— What you are asked to do —
Would it be possible to copy exactly the lines from the one containing "Under the terms" to the end of the entries, including both and nothing else?

══ Input data ══

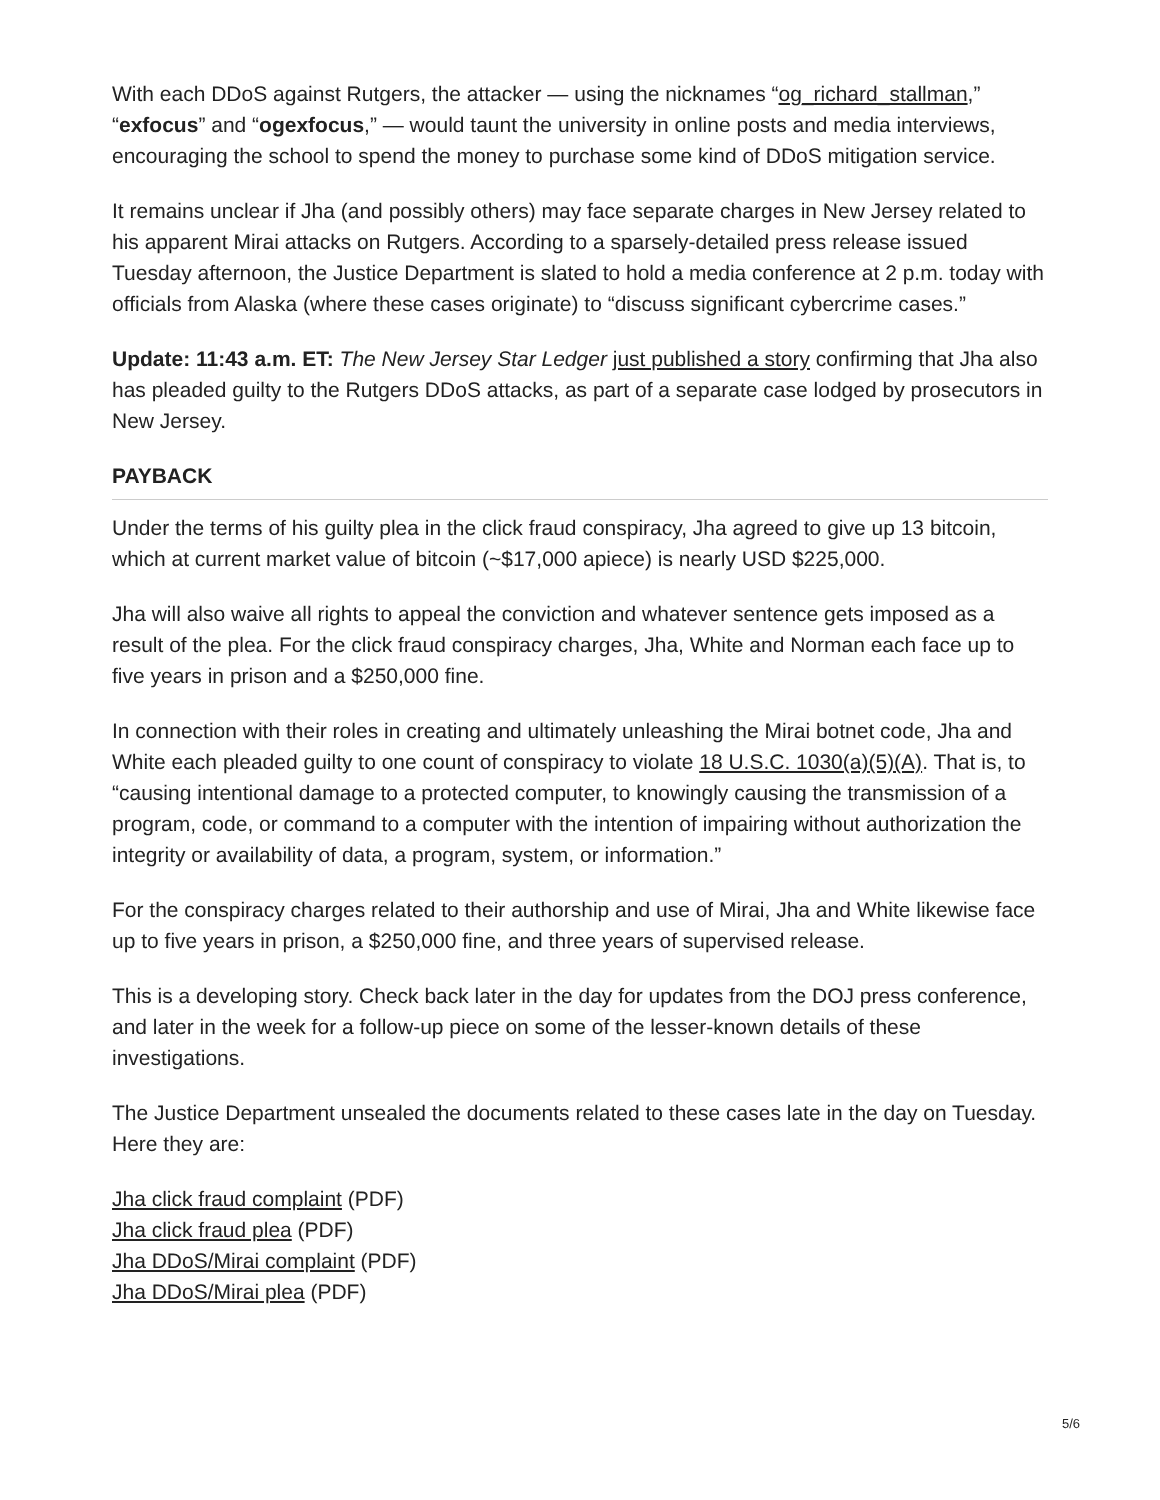With each DDoS against Rutgers, the attacker — using the nicknames “og_richard_stallman,” “exfocus” and “ogexfocus,” — would taunt the university in online posts and media interviews, encouraging the school to spend the money to purchase some kind of DDoS mitigation service.
It remains unclear if Jha (and possibly others) may face separate charges in New Jersey related to his apparent Mirai attacks on Rutgers. According to a sparsely-detailed press release issued Tuesday afternoon, the Justice Department is slated to hold a media conference at 2 p.m. today with officials from Alaska (where these cases originate) to “discuss significant cybercrime cases.”
Update: 11:43 a.m. ET: The New Jersey Star Ledger just published a story confirming that Jha also has pleaded guilty to the Rutgers DDoS attacks, as part of a separate case lodged by prosecutors in New Jersey.
PAYBACK
Under the terms of his guilty plea in the click fraud conspiracy, Jha agreed to give up 13 bitcoin, which at current market value of bitcoin (~$17,000 apiece) is nearly USD $225,000.
Jha will also waive all rights to appeal the conviction and whatever sentence gets imposed as a result of the plea. For the click fraud conspiracy charges, Jha, White and Norman each face up to five years in prison and a $250,000 fine.
In connection with their roles in creating and ultimately unleashing the Mirai botnet code, Jha and White each pleaded guilty to one count of conspiracy to violate 18 U.S.C. 1030(a)(5)(A). That is, to “causing intentional damage to a protected computer, to knowingly causing the transmission of a program, code, or command to a computer with the intention of impairing without authorization the integrity or availability of data, a program, system, or information.”
For the conspiracy charges related to their authorship and use of Mirai, Jha and White likewise face up to five years in prison, a $250,000 fine, and three years of supervised release.
This is a developing story. Check back later in the day for updates from the DOJ press conference, and later in the week for a follow-up piece on some of the lesser-known details of these investigations.
The Justice Department unsealed the documents related to these cases late in the day on Tuesday. Here they are:
Jha click fraud complaint (PDF)
Jha click fraud plea (PDF)
Jha DDoS/Mirai complaint (PDF)
Jha DDoS/Mirai plea (PDF)
5/6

═══

— Response to the task —
Under the terms of his guilty plea in the click fraud conspiracy, Jha agreed to give up 13 bitcoin, which at current market value of bitcoin (~$17,000 apiece) is nearly USD $225,000.
Jha will also waive all rights to appeal the conviction and whatever sentence gets imposed as a result of the plea. For the click fraud conspiracy charges, Jha, White and Norman each face up to five years in prison and a $250,000 fine.
In connection with their roles in creating and ultimately unleashing the Mirai botnet code, Jha and White each pleaded guilty to one count of conspiracy to violate 18 U.S.C. 1030(a)(5)(A). That is, to “causing intentional damage to a protected computer, to knowingly causing the transmission of a program, code, or command to a computer with the intention of impairing without authorization the integrity or availability of data, a program, system, or information.”
For the conspiracy charges related to their authorship and use of Mirai, Jha and White likewise face up to five years in prison, a $250,000 fine, and three years of supervised release.
This is a developing story. Check back later in the day for updates from the DOJ press conference, and later in the week for a follow-up piece on some of the lesser-known details of these investigations.
The Justice Department unsealed the documents related to these cases late in the day on Tuesday. Here they are:
Jha click fraud complaint (PDF)
Jha click fraud plea (PDF)
Jha DDoS/Mirai complaint (PDF)
Jha DDoS/Mirai plea (PDF)
5/6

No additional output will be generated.